2

I have installed in Windows 10 with WSL2 (Ubuntu 22.04 Kernel), the Tensorflow 2.12, Cuda Toolkit 11.8.0 and cuDNN 8.6.0.163 in Miniconda environment (Python 3.9.16), normally and as the official tensorflow.org recommend. I should emphasize at this point that I want to use Tensorflow 2.12 because with the correspond Cuda Toolkit 11.8.0 it is compatible with Ada Lovelace GPUs (RTX4080 for my case).

When I go to train my model, it gives me the following error:

"Loaded cuDNN version 8600 Could not load library libcudnn_cnn_infer.so.8. Error: libcuda.so : cannot open shared object file: No such file or directory".

Is there any idea that is going wrong*?

The paths were configured as follows:

mkdir -p $CONDA_PREFIX/etc/conda/activate.d
echo 'CUDNN_PATH=$(dirname $(python -c "import nvidia.cudnn;print(nvidia.cudnn.__file__)"))' >> $CONDA_PREFIX/etc/conda/activate.d/env_vars.sh
echo 'export LD_LIBRARY_PATH=$LD_LIBRARY_PATH:$CONDA_PREFIX/lib/:$CUDNN_PATH/lib' >> $CONDA_PREFIX/etc/conda/activate.d/env_vars.sh

The files referring to my error were searched for using the following commands:

  • ldconfig -p | grep libcudnn_cnn but it returned nothing so the file does not exist, and
  • ldconfig -p | grep libcuda where returned libcuda.so.1 (libc6,x86-64) => /usr/lib/wsl/lib/libcuda.so.1

Also, I have try to set the new environmental variable and include that to $CONDA_PREFIX/etc/conda/activate.d/env_vars.sh but without any luck:

export LD_LIBRARY_PATH=/usr/lib/wsl/lib:$LD_LIBRARY_PATH

*Note that when importing the Tensorflow, I get the following warnings:

  • TF-TRT Warning: Could not find TensorRT
  • could not open file to read NUMA node:
        /sys/bus/pci/devices/0000:1c:00.0/numa_node Your kernel may have been built without NUMA support.
    

In addition, an attempt to follow the NVIDIA Documentation for WSL, specific in section 3 -> Option 1, but this does not solve the problem.

2 Answers2

7

Ran into this problem and found a working solution after a lot of digging around.
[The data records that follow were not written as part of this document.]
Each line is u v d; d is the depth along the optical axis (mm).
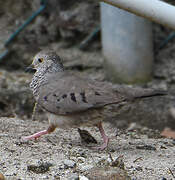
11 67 17219
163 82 16906
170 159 9281
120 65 16406
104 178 7488
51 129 9852
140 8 9016
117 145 10250
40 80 9938
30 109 14836
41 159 8547
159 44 17938
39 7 17766
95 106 8969
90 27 17500
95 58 17406
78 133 11133
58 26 17547
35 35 17656
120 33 16141
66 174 7926
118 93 9055
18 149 9070
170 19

First, the missing libcuda.so can be solved by the method proposed here: https://github.com/microsoft/WSL/issues/5663#issuecomment-1068499676

Essentially rebuilding the symbolic links in the CUDA lib directory:

> cd \Windows\System32\lxss\lib
> del libcuda.so
> del libcuda.so.1
> mklink libcuda.so libcuda.so.1.1
> mklink libcuda.so.1 libcuda.so.1.1

(this is done in an admin elevated Command Prompt shell)

Then when you run into the missing device problem (which you undoubtfully will), solve it by: https://github.com/tensorflow/tensorflow/issues/58681#issuecomment-1406967453

Which boils down to:

$ mkdir -p $CONDA_PREFIX/lib/nvvm/libdevice/
$ cp -p $CONDA_PREFIX/lib/libdevice.10.bc $CONDA_PREFIX/lib/nvvm/libdevice/
$ export XLA_FLAGS=--xla_gpu_cuda_data_dir=$CONDA_PREFIX/lib

And

$ conda install -c nvidia cuda-nvcc --yes

(verify by ptxas --version)

If you're running notebooks in VSCode remote WSL then you'd need to add export XLA_FLAGS=--xla_gpu_cuda_data_dir=$CONDA_PREFIX/lib to /$CONDA_PREFIX/etc/conda/activate.d/env_vars.sh (this is good practice anyway)

Roy Shilkrot
  • 3,079
  • 29
  • 25
0

Just did the "rebuilding the symbolic links in the CUDA lib directory" part and it works for my case. Should I go for part below?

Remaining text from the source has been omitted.